Chicago Heights man turns page after 50-plus years on library board
BY CASEY TONER firstname.lastname@example.org March 13, 2013 3:52PM
Robert Booth, who was the head of the Chicago Heights Public Library board for 50 years., poses at the library in Chicago Heights, IL on Tuesday February 19, 2013. He retired from the position in November of 2012. | Matt Marton~Sun-Times Media
Updated: April 15, 2013 6:02AM
Old age has a way of creeping up on you. So says Robert Booth, who sat on the Chicago Heights Public Library Board for more than 50 years before leaving in November.
“It’s hard to know how the years go by so quickly,” Booth said.

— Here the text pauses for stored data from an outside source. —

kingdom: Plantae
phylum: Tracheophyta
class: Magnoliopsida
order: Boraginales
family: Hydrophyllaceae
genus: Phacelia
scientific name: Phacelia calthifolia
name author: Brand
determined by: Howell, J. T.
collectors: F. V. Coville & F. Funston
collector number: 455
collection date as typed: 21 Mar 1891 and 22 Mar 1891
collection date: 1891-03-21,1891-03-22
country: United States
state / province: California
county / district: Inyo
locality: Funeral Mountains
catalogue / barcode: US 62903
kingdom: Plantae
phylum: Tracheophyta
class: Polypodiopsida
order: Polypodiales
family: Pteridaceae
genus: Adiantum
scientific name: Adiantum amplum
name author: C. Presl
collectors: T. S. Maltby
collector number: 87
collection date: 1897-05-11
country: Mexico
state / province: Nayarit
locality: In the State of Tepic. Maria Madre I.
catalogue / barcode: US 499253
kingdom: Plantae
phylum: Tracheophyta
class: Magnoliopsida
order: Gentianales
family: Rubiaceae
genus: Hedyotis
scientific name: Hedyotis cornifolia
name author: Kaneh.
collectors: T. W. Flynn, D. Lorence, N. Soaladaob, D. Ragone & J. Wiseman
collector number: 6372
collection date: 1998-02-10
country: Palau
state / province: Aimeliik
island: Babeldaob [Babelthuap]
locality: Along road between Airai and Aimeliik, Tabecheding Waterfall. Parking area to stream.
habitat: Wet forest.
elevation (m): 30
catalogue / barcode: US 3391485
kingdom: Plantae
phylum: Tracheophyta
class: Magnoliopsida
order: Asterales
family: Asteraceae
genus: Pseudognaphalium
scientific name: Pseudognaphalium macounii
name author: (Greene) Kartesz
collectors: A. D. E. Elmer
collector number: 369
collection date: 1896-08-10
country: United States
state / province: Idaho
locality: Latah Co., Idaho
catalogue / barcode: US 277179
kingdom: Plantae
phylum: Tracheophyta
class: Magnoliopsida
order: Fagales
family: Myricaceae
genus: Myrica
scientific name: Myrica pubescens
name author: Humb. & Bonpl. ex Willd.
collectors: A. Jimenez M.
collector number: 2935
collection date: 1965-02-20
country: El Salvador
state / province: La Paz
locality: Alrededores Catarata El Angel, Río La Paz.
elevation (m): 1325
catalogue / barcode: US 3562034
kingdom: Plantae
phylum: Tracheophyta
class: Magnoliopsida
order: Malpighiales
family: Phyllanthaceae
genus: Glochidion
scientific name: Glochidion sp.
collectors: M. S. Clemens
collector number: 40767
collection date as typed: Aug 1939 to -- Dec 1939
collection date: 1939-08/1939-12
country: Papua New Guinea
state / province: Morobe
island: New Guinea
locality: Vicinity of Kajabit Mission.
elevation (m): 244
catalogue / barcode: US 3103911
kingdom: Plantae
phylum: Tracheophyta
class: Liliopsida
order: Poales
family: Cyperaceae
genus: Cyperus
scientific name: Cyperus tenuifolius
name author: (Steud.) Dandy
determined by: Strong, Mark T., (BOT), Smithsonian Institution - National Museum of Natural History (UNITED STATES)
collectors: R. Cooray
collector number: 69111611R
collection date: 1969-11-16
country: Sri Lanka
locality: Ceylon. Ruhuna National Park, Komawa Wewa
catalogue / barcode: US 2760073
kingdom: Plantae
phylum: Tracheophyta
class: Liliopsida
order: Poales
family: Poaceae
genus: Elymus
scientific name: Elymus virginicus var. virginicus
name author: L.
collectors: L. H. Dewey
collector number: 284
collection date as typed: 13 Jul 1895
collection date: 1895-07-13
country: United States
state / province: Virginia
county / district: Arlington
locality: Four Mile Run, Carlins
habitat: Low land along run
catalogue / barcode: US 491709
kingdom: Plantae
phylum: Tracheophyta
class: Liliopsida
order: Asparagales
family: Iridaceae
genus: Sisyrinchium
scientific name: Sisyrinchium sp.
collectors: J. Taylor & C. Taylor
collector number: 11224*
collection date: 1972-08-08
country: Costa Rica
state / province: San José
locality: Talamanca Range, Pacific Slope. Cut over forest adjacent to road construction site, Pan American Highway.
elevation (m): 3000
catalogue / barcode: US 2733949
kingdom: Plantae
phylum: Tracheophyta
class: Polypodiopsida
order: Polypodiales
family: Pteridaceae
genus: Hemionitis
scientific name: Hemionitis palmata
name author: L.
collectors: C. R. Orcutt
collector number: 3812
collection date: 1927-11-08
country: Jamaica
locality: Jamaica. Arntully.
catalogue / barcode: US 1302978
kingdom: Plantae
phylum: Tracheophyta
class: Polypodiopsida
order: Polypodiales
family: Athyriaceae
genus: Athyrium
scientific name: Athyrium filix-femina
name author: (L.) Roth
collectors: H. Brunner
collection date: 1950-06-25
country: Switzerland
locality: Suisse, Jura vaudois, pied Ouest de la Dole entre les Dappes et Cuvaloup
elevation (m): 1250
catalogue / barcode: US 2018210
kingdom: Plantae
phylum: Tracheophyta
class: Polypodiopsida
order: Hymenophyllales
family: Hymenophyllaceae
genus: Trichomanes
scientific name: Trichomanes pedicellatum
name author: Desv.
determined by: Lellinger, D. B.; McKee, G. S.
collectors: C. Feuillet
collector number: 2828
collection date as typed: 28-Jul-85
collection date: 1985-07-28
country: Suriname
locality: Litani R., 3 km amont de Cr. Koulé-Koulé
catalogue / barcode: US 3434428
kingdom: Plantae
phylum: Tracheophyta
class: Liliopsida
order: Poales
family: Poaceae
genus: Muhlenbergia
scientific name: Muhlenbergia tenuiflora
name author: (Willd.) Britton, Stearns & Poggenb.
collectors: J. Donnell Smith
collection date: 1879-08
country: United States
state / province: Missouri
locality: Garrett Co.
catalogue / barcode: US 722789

Booth, 94, is a longtime resident of the city. His family moved there when he was 4, and he attended the local schools, graduating in 1935 from Bloom High School, where he was editor of the school newspaper.
After graduation, he attended the University of Illinois. He graduated in 1939, then earned his law degree from the school in 1941.
Booth served in the Air Force from 1942 through 1945, stationed mostly in Long Island, N.Y. When he finished his duty, he worked for the International Harvester Co. as lead of the law department. Booth said he would fly to Germany, France, Spain, Sweden and Russia to do business.
He said serving on the library’s board was an attractive idea because his family has a long history of working for libraries. He also is a voracious reader, reading four or five mystery novels a week.
Booth was appointed to the city’s library board in 1960 and named its president five years later. At the time, the library was located off Halsted Street near the police department.
“The old collection would bounce up and down when the trains would go by,” Booth said.
Despite the demands of his job and the globetrotting it required, Booth said he missed very few meetings in his long tenure.
“I arranged my time so I could go to my board meetings,” Booth said. “It’s a good thing. The airlines weren’t so loaded then.”
Ground was broken at the site of the new library in 1971 and it was finished in 1972. He said that, in the last decade, the library has made efforts to enter “the digital age,” as well as beef up security around the building, a popular destination among the city’s homeless.
“It’s a sign of the times,” Booth said. “One of our big interests is the security of our patrons.”
Booth retired from his job in 1983 but remained on the library board. He is also a member of the Rotary Club of Chicago Heights, the First Presbyterian Church of Chicago Heights, and the former president of the Harold Colbert Jones Memorial Community Center Board.
In November, Booth left his position on the board, and City Clerk Lori Wilcox was appointed as the board’s new president.
Booth said being recognized for his service by the city council would be a bittersweet moment.
“It’s nice to be recognized, and difficult to think you’re not going to be doing it anymore,” he said.